Да, но «закат» Запада это все‐таки не беспросветная ночь. И Л. Видгоф, с присущей ему прямотой, совершенно правильно толкует эту метафору:
«Черное солнце», солнце ночи, – это не метафора временного или периодического «заката», Оно взошло над Ерусалимом две тысячи лет назад, когда иудеи не приняли и не признали животворного солнца христианства. С тех пор они живут в вечной тьме, и поэт говорит о себе:
И, конечно, эта ночь не имеет географических координат – она не на Западе и не на Востоке, ее координаты культурно‐исторические, она бросает якоря в глухих созвездьях Зодиака. Так почему «Зодиака»? Да потому что двенадцать колен Израиля связаны со знаками Зодиака с глубокой древности.
В книге В. В. Емельянова «Ниппурский календарь и ранняя история Зодиака» анализируются тексты, относящиеся к шумерскому календарю города Ниппура (в одном из шумерских гимнов он назван «С Небом обнявшимся»). Календарь был принят семитскими народами, волнами набегавшими на Междуречье и создававшими там свои государства, а затем распространился по всей территории Ближнего Востока. «Если в III тыс. он был одним из местных календарей Шумера, то уже в начале II тыс. был принят в качестве единого календаря всей Вавилонии. Впоследствии на основе Ниппурского календаря был создан семитоязычный вавилоно‐ассирийский календарь, послуживший образцом еврейского и сирийского календарей»519.

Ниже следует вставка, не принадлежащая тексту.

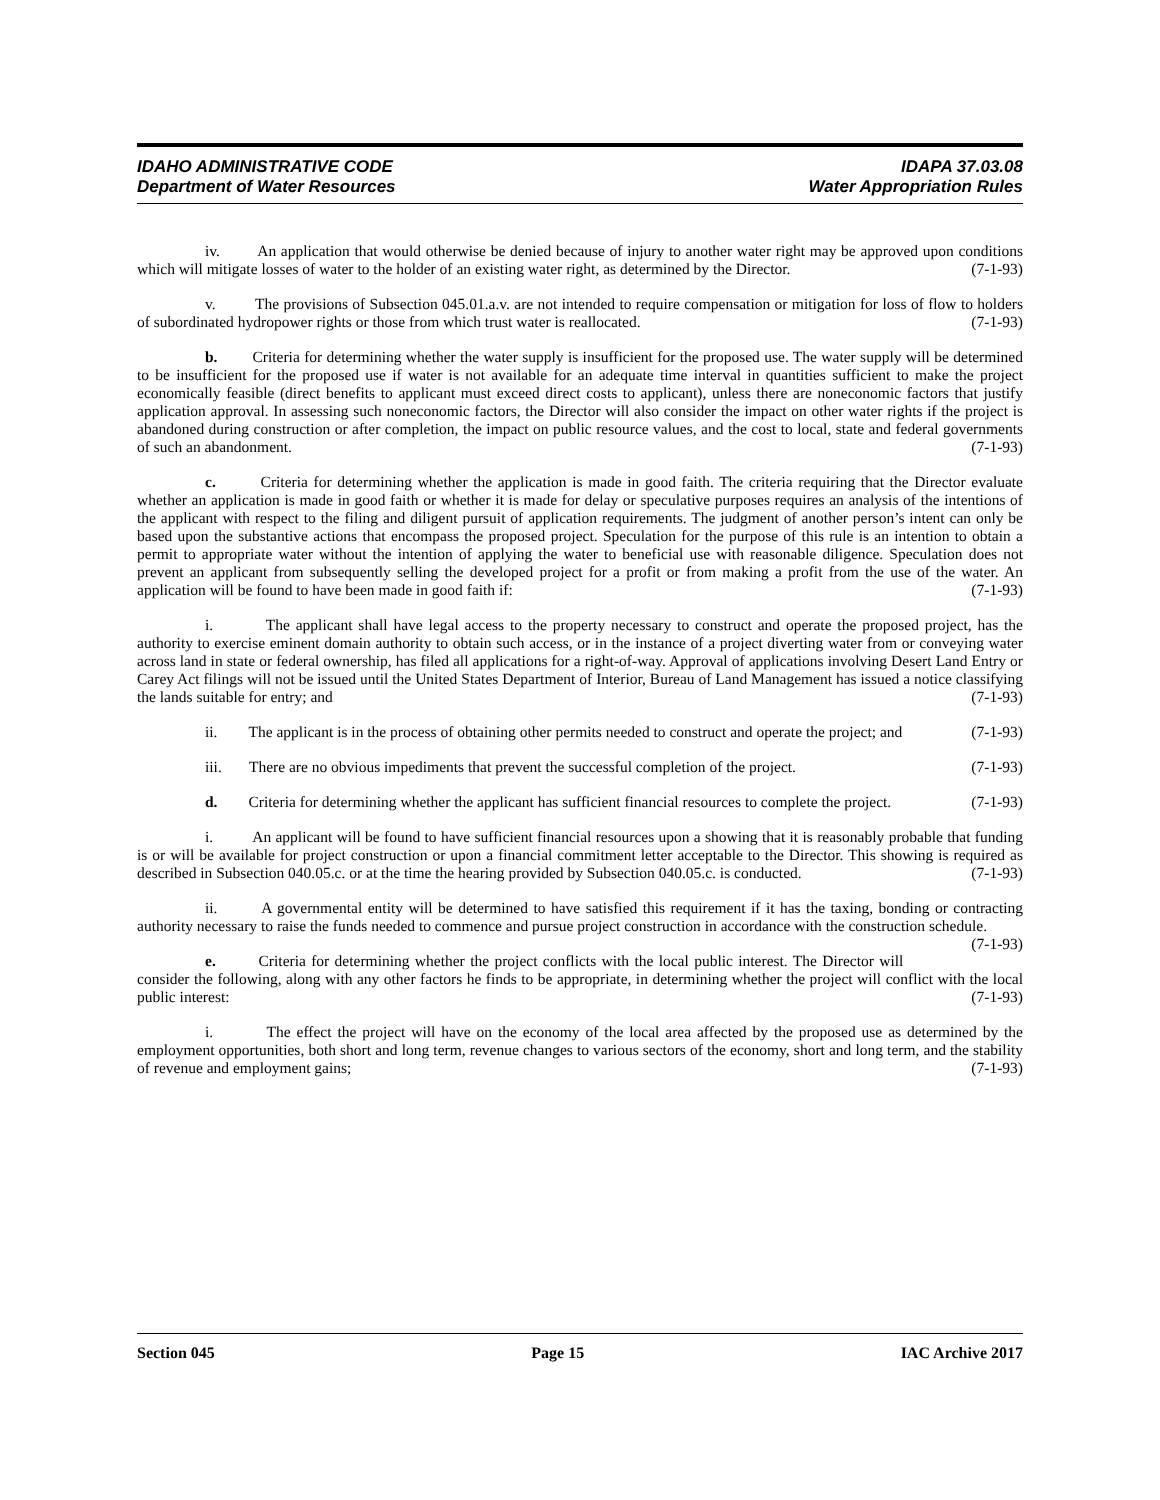IDAHO ADMINISTRATIVE CODE
Department of Water Resources
IDAPA 37.03.08
Water Appropriation Rules
iv. An application that would otherwise be denied because of injury to another water right may be approved upon conditions which will mitigate losses of water to the holder of an existing water right, as determined by the Director. (7-1-93)
v. The provisions of Subsection 045.01.a.v. are not intended to require compensation or mitigation for loss of flow to holders of subordinated hydropower rights or those from which trust water is reallocated. (7-1-93)
b. Criteria for determining whether the water supply is insufficient for the proposed use. The water supply will be determined to be insufficient for the proposed use if water is not available for an adequate time interval in quantities sufficient to make the project economically feasible (direct benefits to applicant must exceed direct costs to applicant), unless there are noneconomic factors that justify application approval. In assessing such noneconomic factors, the Director will also consider the impact on other water rights if the project is abandoned during construction or after completion, the impact on public resource values, and the cost to local, state and federal governments of such an abandonment. (7-1-93)
c. Criteria for determining whether the application is made in good faith. The criteria requiring that the Director evaluate whether an application is made in good faith or whether it is made for delay or speculative purposes requires an analysis of the intentions of the applicant with respect to the filing and diligent pursuit of application requirements. The judgment of another person’s intent can only be based upon the substantive actions that encompass the proposed project. Speculation for the purpose of this rule is an intention to obtain a permit to appropriate water without the intention of applying the water to beneficial use with reasonable diligence. Speculation does not prevent an applicant from subsequently selling the developed project for a profit or from making a profit from the use of the water. An application will be found to have been made in good faith if: (7-1-93)
i. The applicant shall have legal access to the property necessary to construct and operate the proposed project, has the authority to exercise eminent domain authority to obtain such access, or in the instance of a project diverting water from or conveying water across land in state or federal ownership, has filed all applications for a right-of-way. Approval of applications involving Desert Land Entry or Carey Act filings will not be issued until the United States Department of Interior, Bureau of Land Management has issued a notice classifying the lands suitable for entry; and (7-1-93)
ii. The applicant is in the process of obtaining other permits needed to construct and operate the project; and (7-1-93)
iii. There are no obvious impediments that prevent the successful completion of the project. (7-1-93)
d. Criteria for determining whether the applicant has sufficient financial resources to complete the project. (7-1-93)
i. An applicant will be found to have sufficient financial resources upon a showing that it is reasonably probable that funding is or will be available for project construction or upon a financial commitment letter acceptable to the Director. This showing is required as described in Subsection 040.05.c. or at the time the hearing provided by Subsection 040.05.c. is conducted. (7-1-93)
ii. A governmental entity will be determined to have satisfied this requirement if it has the taxing, bonding or contracting authority necessary to raise the funds needed to commence and pursue project construction in accordance with the construction schedule. (7-1-93)
e. Criteria for determining whether the project conflicts with the local public interest. The Director will consider the following, along with any other factors he finds to be appropriate, in determining whether the project will conflict with the local public interest: (7-1-93)
i. The effect the project will have on the economy of the local area affected by the proposed use as determined by the employment opportunities, both short and long term, revenue changes to various sectors of the economy, short and long term, and the stability of revenue and employment gains; (7-1-93)
Section 045 Page 15 IAC Archive 2017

Календарное разделение года на сезоны и месяцы связано с системой ритуалов и праздников, и эти месяцы и сезоны получают ритуальную символику. «В сознании шумеров НебоАн чаще всего ассоциировалось с Быком, оплодотворяющим Землю дождями; жаркие летние месяцы имели своим покровителем Льва; символика зимних месяцев связана с Водой и Рыбами (солнце садится на воду). Можно предположить, что в ранней иконографии Двуречья Лев, побеждающий Быка, означает смену сезонов года»520. Создание календаря неотделимо от астрономических наблюдений, так что сезоны и месяцы стали связываться с определенной группой звезд и названия месяцев стали именами созвездий. Раши (1040–1105), авторитетнейший из комментаторов Книги Книг, называет созвездия «слугами» месяцев. Созданная семантическая система «после гибели шумерской цивилизации оказалась необходима другим народам Ближнего Востока для унификации представлений о времени. <…> Ближневосточная и европейская астрология сделала зодиакальные образы значимыми, расширив поле интерпретации знаков, но вся совокупность их значений по‐прежнему может быть сведена к тем простейшим функциям и обрядам, которые существовали еще в Шумере III тыс»521. А Авраам, как известно, вышел из Шумера…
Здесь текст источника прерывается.